- Born: Stephanie Jean Umoh January 9, 1986 (age 40) Lewisville, Texas, United States
- Education: Boston Conservatory (BFA)
- Occupation: Actress
- Years active: Since 2009

= Stephanie Umoh =

American stage actress (born 1986)

Stephanie Jean Umoh (born January 9, 1986) is an American stage actress.

She currently stars as Angelica Schuyler in Hamilton on Broadway. She played the role of Sarah in the 2009 Broadway theatre revival of the musical Ragtime which performed from November 15, 2009, to January 10, 2010.

==Early life, education and early career==
Umoh was born in Lewisville, Texas, where she attended the Lewisville High School, graduating in 2004.

She then attended The Boston Conservatory in Boston, Massachusetts, where she received a Bachelor of Fine Arts in musical theatre. She studied with Merril Shea, a voice teacher, with her senior emphasis in acting.
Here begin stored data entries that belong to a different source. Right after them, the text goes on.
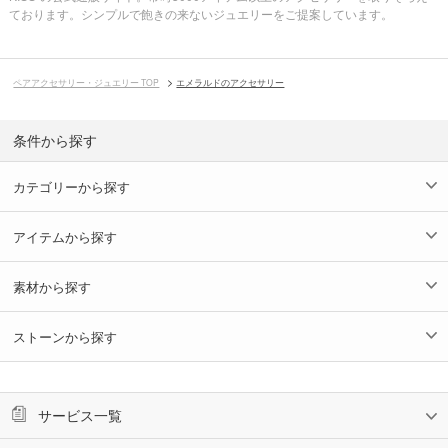
ております。シンプルで飽きの来ないジュエリーをご提案しています。
ペアアクセサリー・ジュエリー TOP
エメラルドのアクセサリー
条件から探す
カテゴリーから探す
アイテムから探す
素材から探す
ストーンから探す
サービス一覧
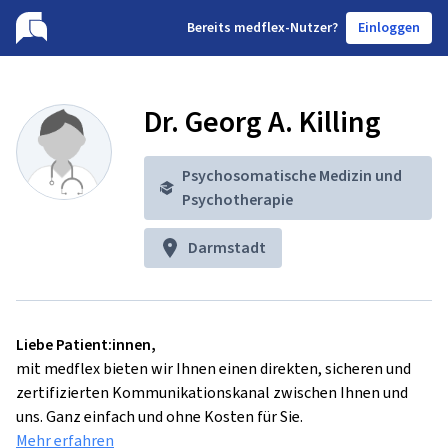
B
ereits medflex-Nutzer?
Einloggen
Dr. Georg A. Killing
Psychosomatische Medizin und
Psychotherapie
Darmstadt
Liebe Patient:innen,
mit medflex bieten wir Ihnen einen direkten, sicheren und
zertifizierten Kommunikationskanal zwischen Ihnen und
uns. Ganz einfach und ohne Kosten für Sie.
Mehr erfahren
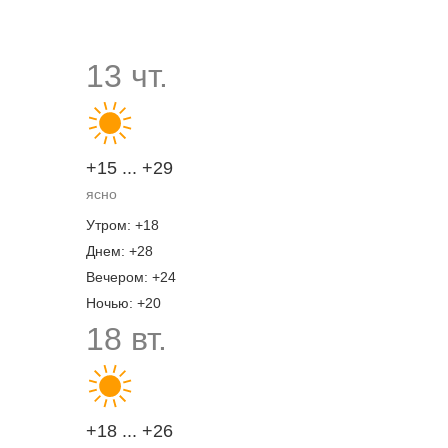
13 чт.
+15 ... +29
ясно
Утром: +18
Днем: +28
Вечером: +24
Ночью: +20
18 вт.
+18 ... +26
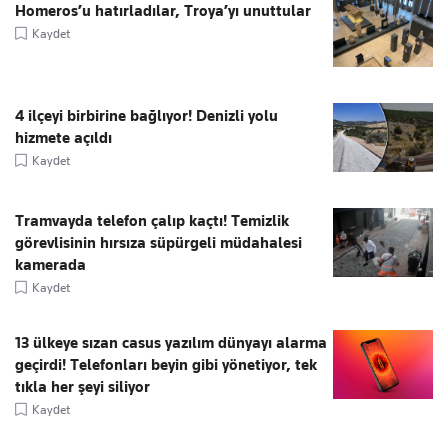
Homeros’u hatırladılar, Troya’yı unuttular
Kaydet
4 ilçeyi birbirine bağlıyor! Denizli yolu
hizmete açıldı
Kaydet
Tramvayda telefon çalıp kaçtı! Temizlik
görevlisinin hırsıza süpürgeli müdahalesi
kamerada
Kaydet
13 ülkeye sızan casus yazılım dünyayı alarma
geçirdi! Telefonları beyin gibi yönetiyor, tek
tıkla her şeyi siliyor
Kaydet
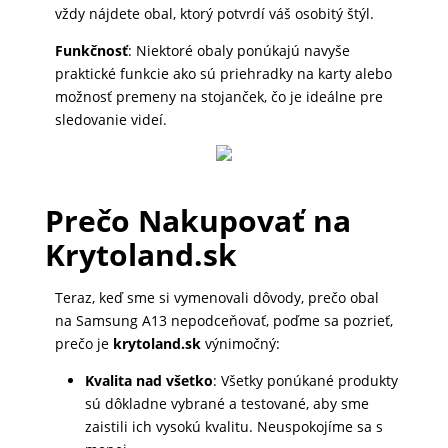
vždy nájdete obal, ktorý potvrdí váš osobitý štýl.
DOMÁCNOSŤ
Funkčnosť
: Niektoré obaly ponúkajú navyše
praktické funkcie ako sú priehradky na karty alebo
POPSOCKETY
možnosť premeny na stojanček, čo je ideálne pre
sledovanie videí.
SMART
HODINKY
Prečo Nakupovať na
A
Krytoland.sk
PRÍSLUŠENSTVO
Teraz, keď sme si vymenovali dôvody, prečo obal
na Samsung A13 nepodceňovať, poďme sa pozrieť,
TV,
prečo je
krytoland.sk
výnimočný:
FOTO,
AUDIO-
Kvalita nad všetko
: Všetky ponúkané produkty
VIDEO
sú dôkladne vybrané a testované, aby sme
zaistili ich vysokú kvalitu. Neuspokojíme sa s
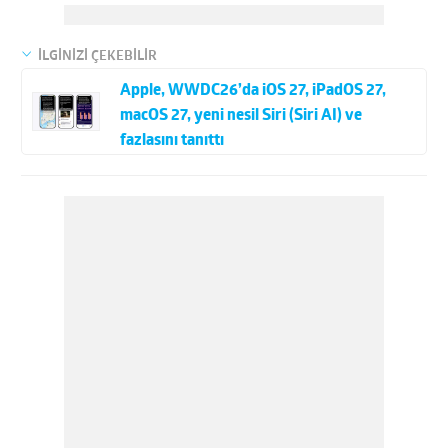
İLGİNİZİ ÇEKEBİLİR
Apple, WWDC26’da iOS 27, iPadOS 27,
macOS 27, yeni nesil Siri (Siri AI) ve
fazlasını tanıttı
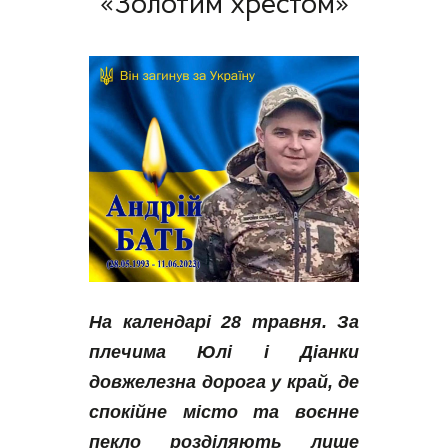
«Золотим хрестом»
На календарі 28 травня. За 
плечима Юлі і Діанки 
довжелезна дорога у край, де 
спокійне місто та воєнне 
пекло розділяють лише 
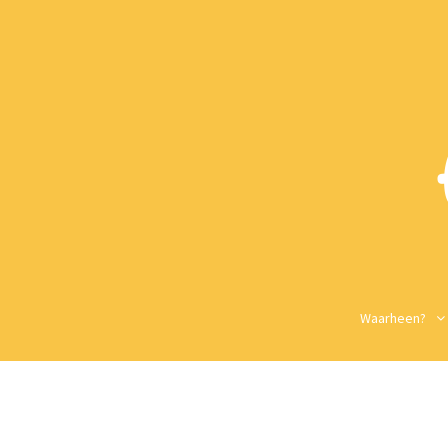
Waarheen?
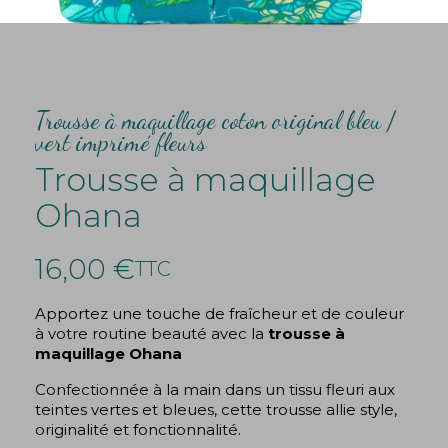
Trousse à maquillage coton original bleu /
vert imprimé fleurs
Trousse à maquillage
Ohana
16,00 €
TTC
Apportez une touche de fraîcheur et de couleur
à votre routine beauté avec la
trousse à
maquillage Ohana
Confectionnée à la main dans un tissu fleuri aux
teintes vertes et bleues, cette trousse allie style,
originalité et fonctionnalité.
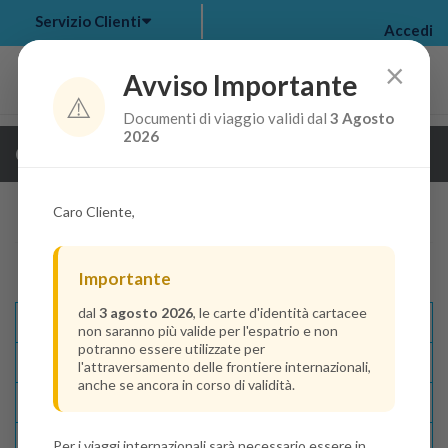
Servizio Clienti
Accedi
×
Avviso Importante
⚠️
Documenti di viaggio validi dal
3 Agosto
my bookings
>
2026
Guarda i dettagli della crociera
log out
>
Caro Cliente,
Importante
dal
3 agosto 2026
, le carte d'identità cartacee
Descrizione E Itinerario
non saranno più valide per l'espatrio e non
potranno essere utilizzate per
Disponibilità
l'attraversamento delle frontiere internazionali,
anche se ancora in corso di validità.
Condizioni
Recensioni
Per i viaggi internazionali sarà necessario essere in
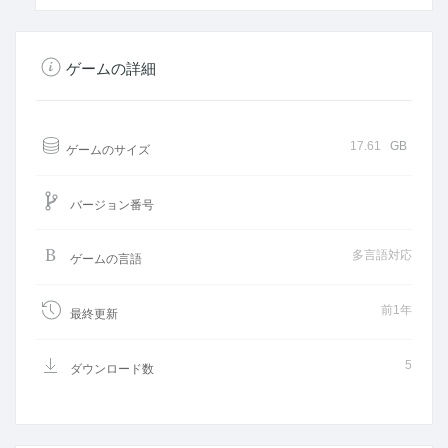
ゲームの詳細
17.61
GB
ゲームのサイズ
バージョン番号
多言語対応
ゲームの言語
前1年
最終更新
5
ダウンロード数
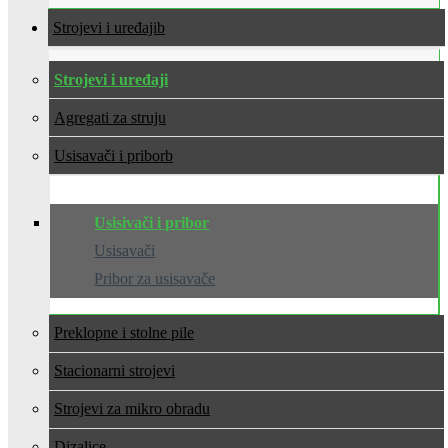
Strojevi i uređaji
Strojevi i uređaji
Agregati za struju
Usisavači i pribor
Usisivači i pribor
Usisavači
Pribor za usisavače
Preklopne i stolne pile
Stacionarni strojevi
Strojevi za mikro obradu
Dizalice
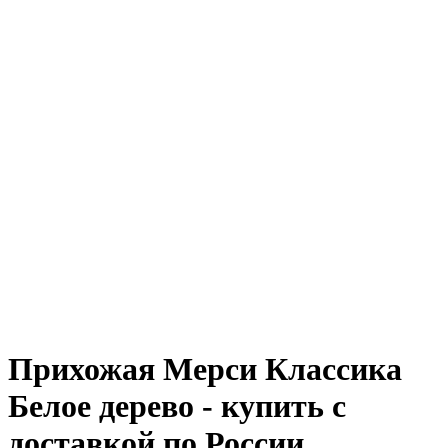
Прихожая Мерси Классика
Белое дерево - купить с
доставкой по России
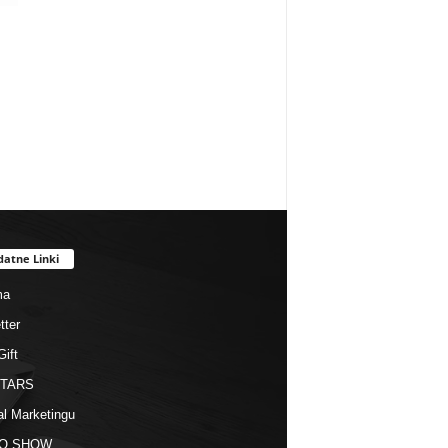
datne Linki
ma
tter
Gift
STARS
al Marketingu
O SHOW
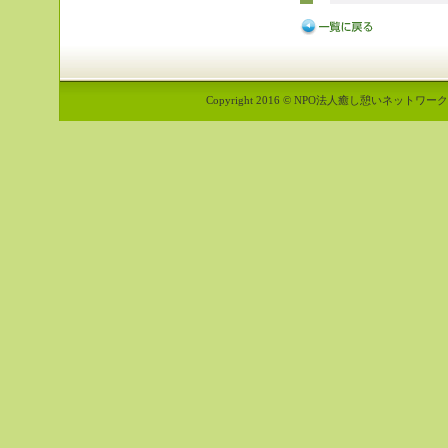
Copyright 2016 © NPO法人癒し憩いネットワーク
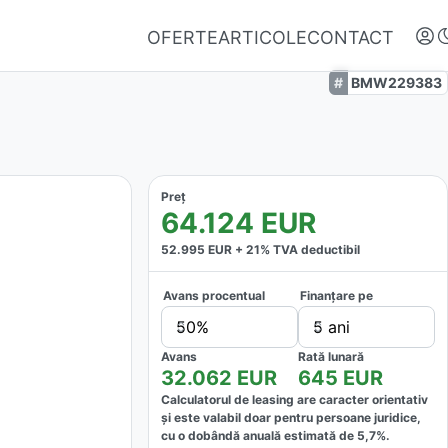
OFERTE
ARTICOLE
CONTACT
BMW229383
Preț
64.124
EUR
52.995
EUR +
21
% TVA deductibil
Avans procentual
Finanțare pe
Autentifică-te
50%
5 ani
Nu ai oferte favorite
Avans
Rată lunară
32.062
EUR
645
EUR
Calculatorul de leasing are caracter orientativ
și este valabil doar pentru persoane juridice,
cu o dobândă anuală estimată de
5,7
%.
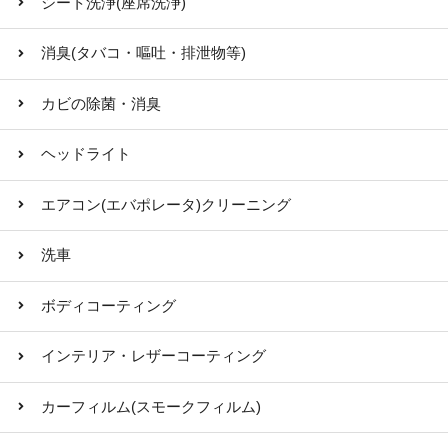
シート洗浄(座席洗浄)
消臭(タバコ・嘔吐・排泄物等)
カビの除菌・消臭
ヘッドライト
エアコン(エバポレータ)クリーニング
洗車
ボディコーティング
インテリア・レザーコーティング
カーフィルム(スモークフィルム)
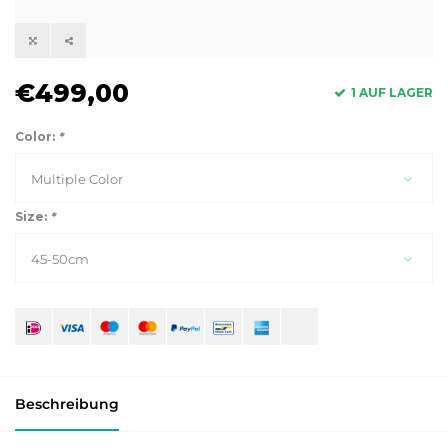
€499,00
1 AUF LAGER
Color:
*
Multiple Color
Size:
*
45-50cm
Beschreibung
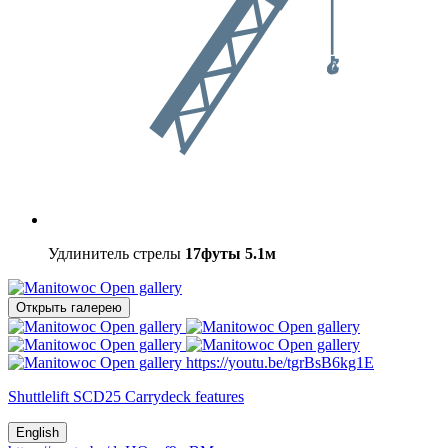
Удлинитель стрелы
17футы
5.1м
Open gallery
Открыть галерею
Open gallery
Open gallery
Open gallery
Open gallery
Open gallery
https://youtu.be/tgrBsB6kg1E
Shuttlelift SCD25 Carrydeck features
English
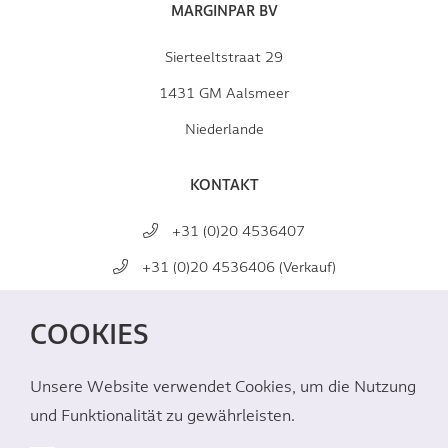
MARGINPAR BV
Sierteeltstraat 29
1431 GM Aalsmeer
Niederlande
KONTAKT
+31 (0)20 4536407
+31 (0)20 4536406 (Verkauf)
mail@marginpar.com
COOKIES
SOZIALE MEDIEN
Unsere Website verwendet Cookies, um die Nutzung
und Funktionalität zu gewährleisten.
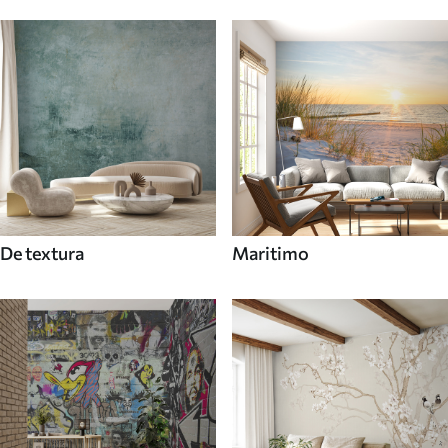
De textura
Maritimo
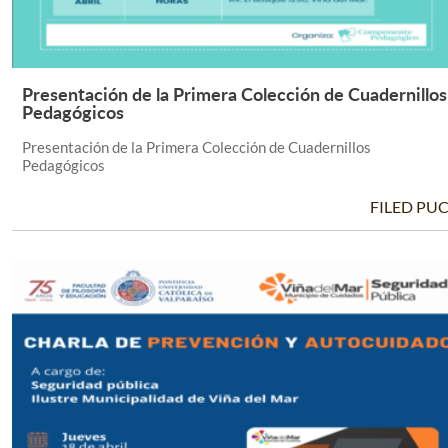
Presentación de la Primera Colección de Cuadernillos
Leer Más +
Pedagógicos
Presentación de la Primera Colección de Cuadernillos
Pedagógicos
FILED PU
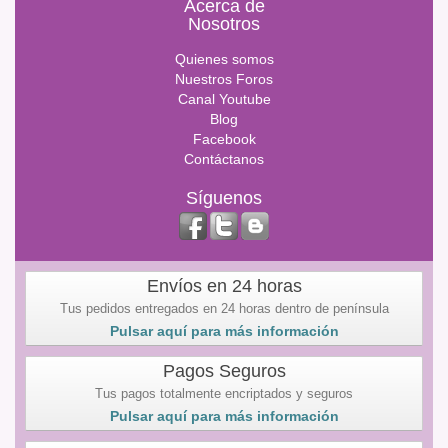
Acerca de
Nosotros
Quienes somos
Nuestros Foros
Canal Youtube
Blog
Facebook
Contáctanos
Síguenos
Envíos en 24 horas
Tus pedidos entregados en 24 horas dentro de península
Pulsar aquí para más información
Pagos Seguros
Tus pagos totalmente encriptados y seguros
Pulsar aquí para más información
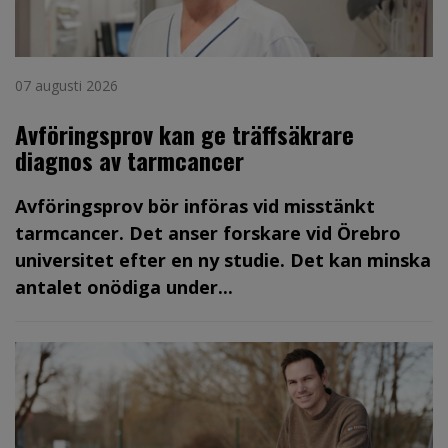
07 augusti 2026
Avföringsprov kan ge träffsäkrare
diagnos av tarmcancer
Avföringsprov bör införas vid misstänkt
tarmcancer. Det anser forskare vid Örebro
universitet efter en ny studie. Det kan minska
antalet onödiga under...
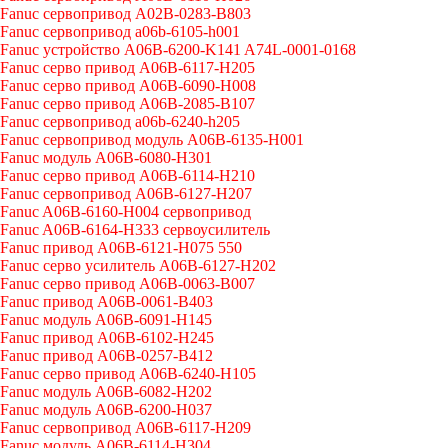
Fanuc сервопривод A02B-0283-B803
Fanuc сервопривод a06b-6105-h001
Fanuc устройство A06B-6200-K141 A74L-0001-0168
Fanuc серво привод A06B-6117-H205
Fanuc серво привод A06B-6090-H008
Fanuc серво привод A06B-2085-B107
Fanuc сервопривод a06b-6240-h205
Fanuc сервопривод модуль A06B-6135-H001
Fanuc модуль A06B-6080-H301
Fanuc серво привод A06B-6114-H210
Fanuc сервопривод A06B-6127-H207
Fanuc A06B-6160-H004 сервопривод
Fanuc A06B-6164-H333 сервоусилитель
Fanuc привод A06B-6121-H075 550
Fanuc серво усилитель A06B-6127-H202
Fanuc серво привод A06B-0063-B007
Fanuc привод A06B-0061-B403
Fanuc модуль A06B-6091-H145
Fanuc привод A06B-6102-H245
Fanuc привод A06B-0257-B412
Fanuc серво привод A06B-6240-H105
Fanuc модуль A06B-6082-H202
Fanuc модуль A06B-6200-H037
Fanuc сервопривод A06B-6117-H209
Fanuc модуль A06B-6114-H304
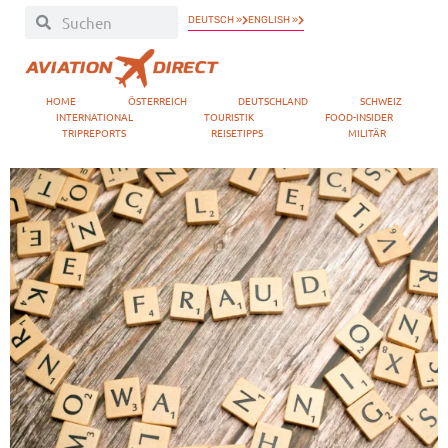
DEUTSCH »
ENGLISH »
HOME
ÖSTERREICH
DEUTSCHLAND
SCHWEIZ
INTERNATIONAL
TOURISTIK
FOOD-INSIDER
TRIPREPORTS
REISETIPPS
MILITÄR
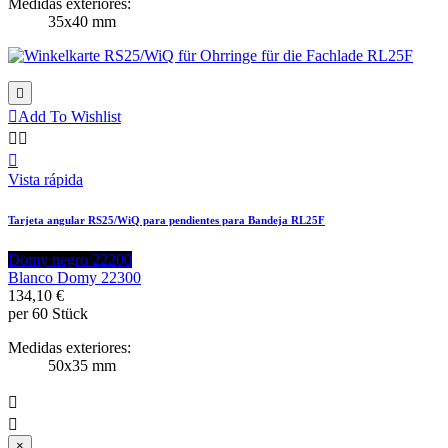
Medidas exteriores:
35x40 mm


Add To Wishlist



Vista rápida
Tarjeta angular RS25/WiQ para pendientes para Bandeja RL25F
Domy negro 22200
Blanco Domy 22300
134,10 €
per 60 Stück
Medidas exteriores:
50x35 mm


×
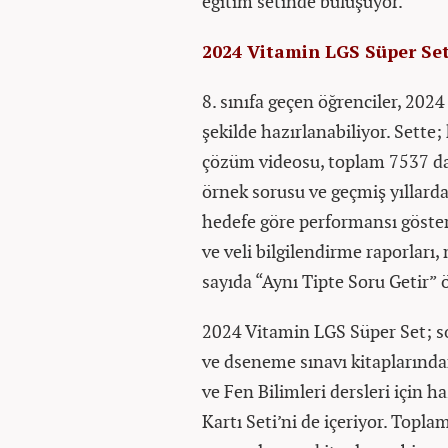
eğitim setinde buluşuyor.
2024 Vitamin LGS Süper Seti
8. sınıfa geçen öğrenciler, 202
şekilde hazırlanabiliyor. Sette;
çözüm videosu, toplam 7537 da
örnek sorusu ve geçmiş yıllard
hedefe göre performansı göste
ve veli bilgilendirme raporları
sayıda “Aynı Tipte Soru Getir” öz
2024 Vitamin LGS Süper Set; so
ve dseneme sınavı kitaplarında
ve Fen Bilimleri dersleri için
Kartı Seti’ni de içeriyor. Topla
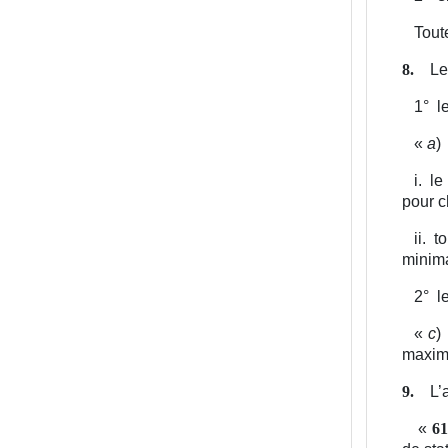
Tout
Le
8.
1°
l
«
a
)
i.
le
pour c
ii.
to
minima
2°
l
«
c
)
maxima
L’
9.
«
61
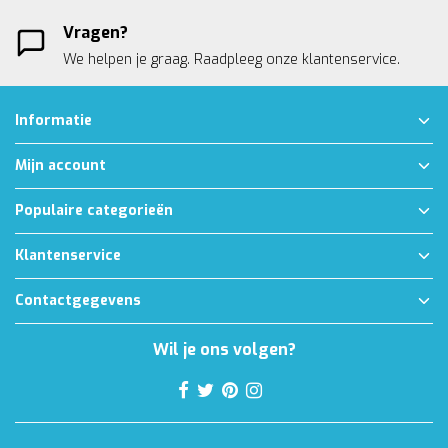
Vragen?
We helpen je graag. Raadpleeg onze
klantenservice.
Informatie
Mijn account
Populaire categorieën
Klantenservice
Contactgegevens
Wil je ons volgen?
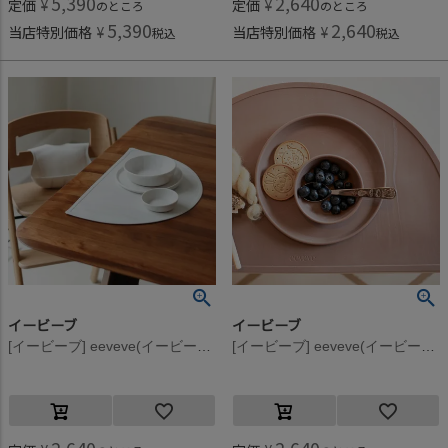
5,390
2,640
定価
¥
定価
¥
のところ
のところ
5,390
2,640
当店特別価格
¥
当店特別価格
¥
税込
税込
イービーブ
イービーブ
[イービーブ] eeveve(イービーブ) Marble シリコンプレースマット Autumn Gold
[イービーブ] eeveve(イービーブ) Marble シリコンプレースマット Powder Blush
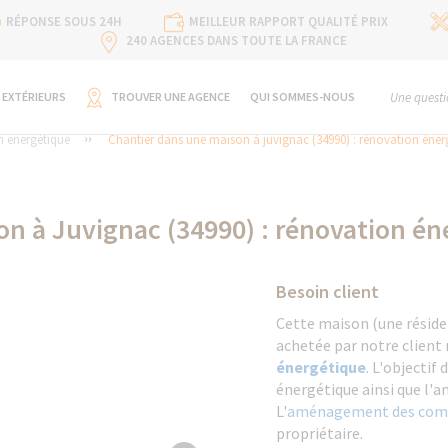
RÉPONSE SOUS 24H
MEILLEUR RAPPORT QUALITÉ PRIX
240 AGENCES DANS TOUTE LA FRANCE
 EXTÉRIEURS
TROUVER UNE AGENCE
QUI SOMMES-NOUS
Une questi
 energétique
Chantier dans une maison à juvignac (34990) : rénovation éner
n à Juvignac (34990) : rénovation én
Besoin client
Cette maison (une résiden
achetée par notre client
énergétique
. L'objectif 
énergétique ainsi que l'
L'
aménagement des com
propriétaire.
While a student at conservatory Umoh appeared in productions of The Violet Hour (play), as Jesse; Into the Woods (musical), as Cinderella; and The Life (musical), as Queen. She also appeared as Serena in the workshop production of Lucky Duck directed by book and lyrics writer Bill Russell.

==Career==
While still a student she appeared in U.S. regional-theater professional productions of Zanna, Don't! (musical), as Kate, and The Bubbly Black Girl Sheds Her Chameleon Skin, as Viveca (Bubbly), both at the Speakeasy Stage Company in Boston.

Umoh also appeared as Sarah in Ragtime at the New Repertory Theatre in Watertown, Massachusetts. For this performance she was nominated for an Elliot Norton Award and an IRNE Award. She would ultimately revive her role on Broadway.

She has appeared Off Broadway in the Roundabout Theatre Company's workshop production of The Tin Pan Alley Rag, as Freedie/Treemonisha. She has also participated in theatrical readings of Luck!, at the York Theatre, and Time After Time. She played Mona in Hunter Foster's theatrical adaption of the 1967 film Bonnie and Clyde at the Westside Theatre.

Her additional regional theater credits include Hair at the Connecticut Repertory Theatre and Johnny Baseball at the American Repertory Theater.